2. Maximize Face Time with Customers:
Most enterprise product managers spend a lot of time working with customers—be it for validating the next product idea, defining the roadmap, or helping them solve a problem, so it is important to build this customer facing experience.
Maximizing face time with customers can be hard to do (as an engineer), but there are still ways to make this happen:
a. Subject Matter Expertise: Become the subject matter expert for your space. This will open up a plethora of opportunities for you— customer seminars, customer events like workshops.
Needless to say these will help you hone your presentation, and communication skills— both key skills for a product manager.
b. Product Expertise: Become an expert at your product—this should be easy especially if you are one of the ones building the product. This will make you a key player in the sales, product teams pitching to customers, filling out RFPs.
c. Support: Regardless of how your support organization is setup, there are bound to be instances where some help is needed. Volunteer to be your team’s point of contact for these. Help customers, and customer support with issues with your product.
This will help you immensely since you learn:
a. From those in customer facing roles day in, day out.
b. How to collaborate and engage customers who aren’t happy—as a product manager there will be times when you have to work with a customer who isn’t fully satisfied, so any prior experience in similar situations will come in very handy.
3. Develop Your Communication Skills:
Good communication, writing, and presenting skills are critical for a product manager, so, take on every opportunity you get to build these skills. This could be through:
a. Webinars: Most educational webinars start with a technology/industry piece, and finish up with a product/company pitch.

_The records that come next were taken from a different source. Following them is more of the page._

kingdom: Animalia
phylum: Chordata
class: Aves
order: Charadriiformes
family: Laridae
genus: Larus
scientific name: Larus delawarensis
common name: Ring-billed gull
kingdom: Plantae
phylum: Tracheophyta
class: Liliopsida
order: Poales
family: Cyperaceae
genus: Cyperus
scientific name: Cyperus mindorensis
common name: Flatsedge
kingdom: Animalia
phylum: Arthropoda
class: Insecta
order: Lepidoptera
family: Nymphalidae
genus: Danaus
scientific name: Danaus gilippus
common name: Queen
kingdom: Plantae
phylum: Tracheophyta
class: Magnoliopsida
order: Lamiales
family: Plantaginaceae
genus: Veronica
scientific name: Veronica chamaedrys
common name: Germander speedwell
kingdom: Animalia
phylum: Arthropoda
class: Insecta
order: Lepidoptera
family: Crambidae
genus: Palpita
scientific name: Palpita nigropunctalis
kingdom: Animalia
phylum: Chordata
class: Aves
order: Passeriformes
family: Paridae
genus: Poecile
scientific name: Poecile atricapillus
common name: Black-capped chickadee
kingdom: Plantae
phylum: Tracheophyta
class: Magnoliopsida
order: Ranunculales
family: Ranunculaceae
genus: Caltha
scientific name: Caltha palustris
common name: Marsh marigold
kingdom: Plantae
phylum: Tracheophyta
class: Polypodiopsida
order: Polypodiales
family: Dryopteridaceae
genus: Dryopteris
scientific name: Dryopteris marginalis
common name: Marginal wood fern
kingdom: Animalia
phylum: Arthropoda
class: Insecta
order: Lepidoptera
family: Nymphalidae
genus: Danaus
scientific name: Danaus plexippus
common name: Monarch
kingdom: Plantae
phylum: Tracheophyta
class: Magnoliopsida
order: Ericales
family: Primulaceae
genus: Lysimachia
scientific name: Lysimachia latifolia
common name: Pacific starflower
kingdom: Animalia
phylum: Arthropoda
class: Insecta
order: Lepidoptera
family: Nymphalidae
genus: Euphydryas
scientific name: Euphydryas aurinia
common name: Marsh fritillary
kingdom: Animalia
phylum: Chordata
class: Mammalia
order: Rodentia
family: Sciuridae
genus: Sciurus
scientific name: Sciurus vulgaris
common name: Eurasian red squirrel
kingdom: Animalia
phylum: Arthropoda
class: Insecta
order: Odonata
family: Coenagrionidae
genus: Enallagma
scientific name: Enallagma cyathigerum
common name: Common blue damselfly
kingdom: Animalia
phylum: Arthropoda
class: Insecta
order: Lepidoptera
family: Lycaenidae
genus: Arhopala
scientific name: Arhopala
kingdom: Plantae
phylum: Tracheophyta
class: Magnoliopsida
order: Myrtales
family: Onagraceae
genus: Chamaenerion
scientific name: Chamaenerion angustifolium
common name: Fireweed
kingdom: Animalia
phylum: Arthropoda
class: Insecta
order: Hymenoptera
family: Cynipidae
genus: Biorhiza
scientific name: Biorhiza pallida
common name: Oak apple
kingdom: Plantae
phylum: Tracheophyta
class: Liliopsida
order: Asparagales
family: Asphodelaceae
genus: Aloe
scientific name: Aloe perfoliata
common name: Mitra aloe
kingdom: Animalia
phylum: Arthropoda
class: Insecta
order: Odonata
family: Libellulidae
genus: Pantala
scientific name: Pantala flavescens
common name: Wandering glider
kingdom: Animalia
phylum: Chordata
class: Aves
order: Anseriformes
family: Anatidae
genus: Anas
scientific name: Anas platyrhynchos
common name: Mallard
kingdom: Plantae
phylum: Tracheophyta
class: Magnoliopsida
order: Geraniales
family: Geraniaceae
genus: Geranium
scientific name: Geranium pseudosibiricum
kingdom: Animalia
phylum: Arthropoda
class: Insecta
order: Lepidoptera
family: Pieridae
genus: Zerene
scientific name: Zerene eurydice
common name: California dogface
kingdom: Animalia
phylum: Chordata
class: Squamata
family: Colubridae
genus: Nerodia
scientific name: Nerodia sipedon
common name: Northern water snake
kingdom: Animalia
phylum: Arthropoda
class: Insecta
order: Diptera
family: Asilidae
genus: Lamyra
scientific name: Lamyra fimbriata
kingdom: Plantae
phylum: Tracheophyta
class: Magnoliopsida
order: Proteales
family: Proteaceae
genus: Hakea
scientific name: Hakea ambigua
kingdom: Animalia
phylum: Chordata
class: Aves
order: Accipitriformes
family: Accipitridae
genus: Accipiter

Given their virtual nature, webinars have the added advantage of getting you comfortable presenting to a large audience even if you haven’t yet mastered the art of (physically) presenting in front of a large audience.
b. Product/Technology videos: There is always demand for product, or technology videos. Jump on this! This has the added benefit of getting you comfortable presenting in front of a camera.
Last but not least, work on your public speaking, and presentation skills.
Take every opportunity you get to present, be it at a brownbag lunch, or a release review.
This will help you groom yourself to become an awesome product manager, so that you are ready to make your mark when the opportunity arises!